Data records: Begin

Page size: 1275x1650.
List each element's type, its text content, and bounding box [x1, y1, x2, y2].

Data records: End
Data records: Begin

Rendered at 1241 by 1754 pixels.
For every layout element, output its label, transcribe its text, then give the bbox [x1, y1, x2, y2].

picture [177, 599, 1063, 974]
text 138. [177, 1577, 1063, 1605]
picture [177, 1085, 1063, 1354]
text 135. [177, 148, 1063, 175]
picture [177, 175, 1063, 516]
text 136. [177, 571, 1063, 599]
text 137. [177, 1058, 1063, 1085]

Data records: End
Data records: Begin

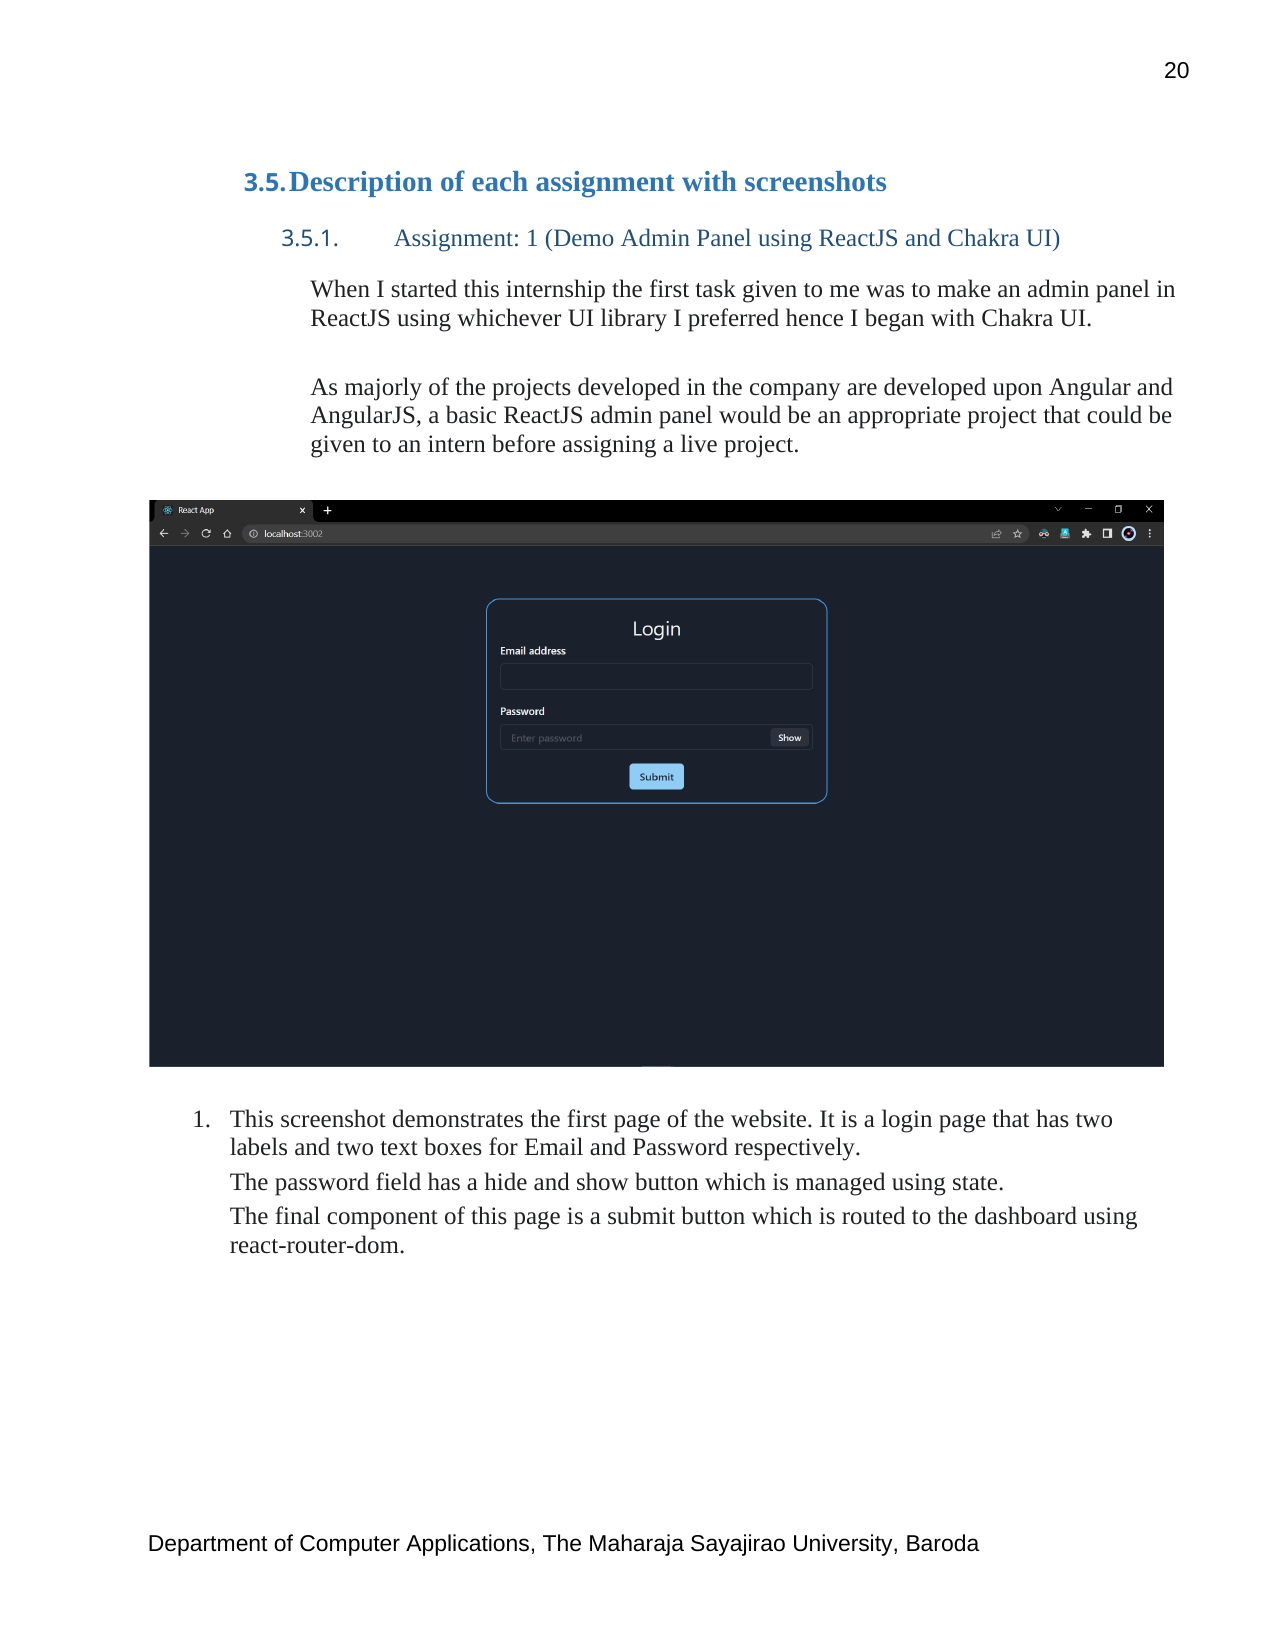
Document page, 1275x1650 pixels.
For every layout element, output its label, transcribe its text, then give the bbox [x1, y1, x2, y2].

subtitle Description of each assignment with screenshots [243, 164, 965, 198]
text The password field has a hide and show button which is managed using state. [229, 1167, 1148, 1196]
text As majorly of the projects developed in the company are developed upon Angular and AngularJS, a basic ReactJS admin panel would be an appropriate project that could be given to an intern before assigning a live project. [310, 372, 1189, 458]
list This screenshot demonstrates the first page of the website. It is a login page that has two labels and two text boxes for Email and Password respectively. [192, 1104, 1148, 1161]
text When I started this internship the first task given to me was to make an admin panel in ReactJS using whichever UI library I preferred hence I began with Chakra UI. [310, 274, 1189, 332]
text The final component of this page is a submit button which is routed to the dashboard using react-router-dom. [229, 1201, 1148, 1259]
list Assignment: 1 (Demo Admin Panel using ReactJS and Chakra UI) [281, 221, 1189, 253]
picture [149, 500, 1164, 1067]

Data records: End

## [Work item]
Only lines with the word "pixels" belong in the answer; copy each of them from the material above.

## [Response to the task]
Rendered at 1241 by 1754 pixels.
Document page, 1275x1650 pixels.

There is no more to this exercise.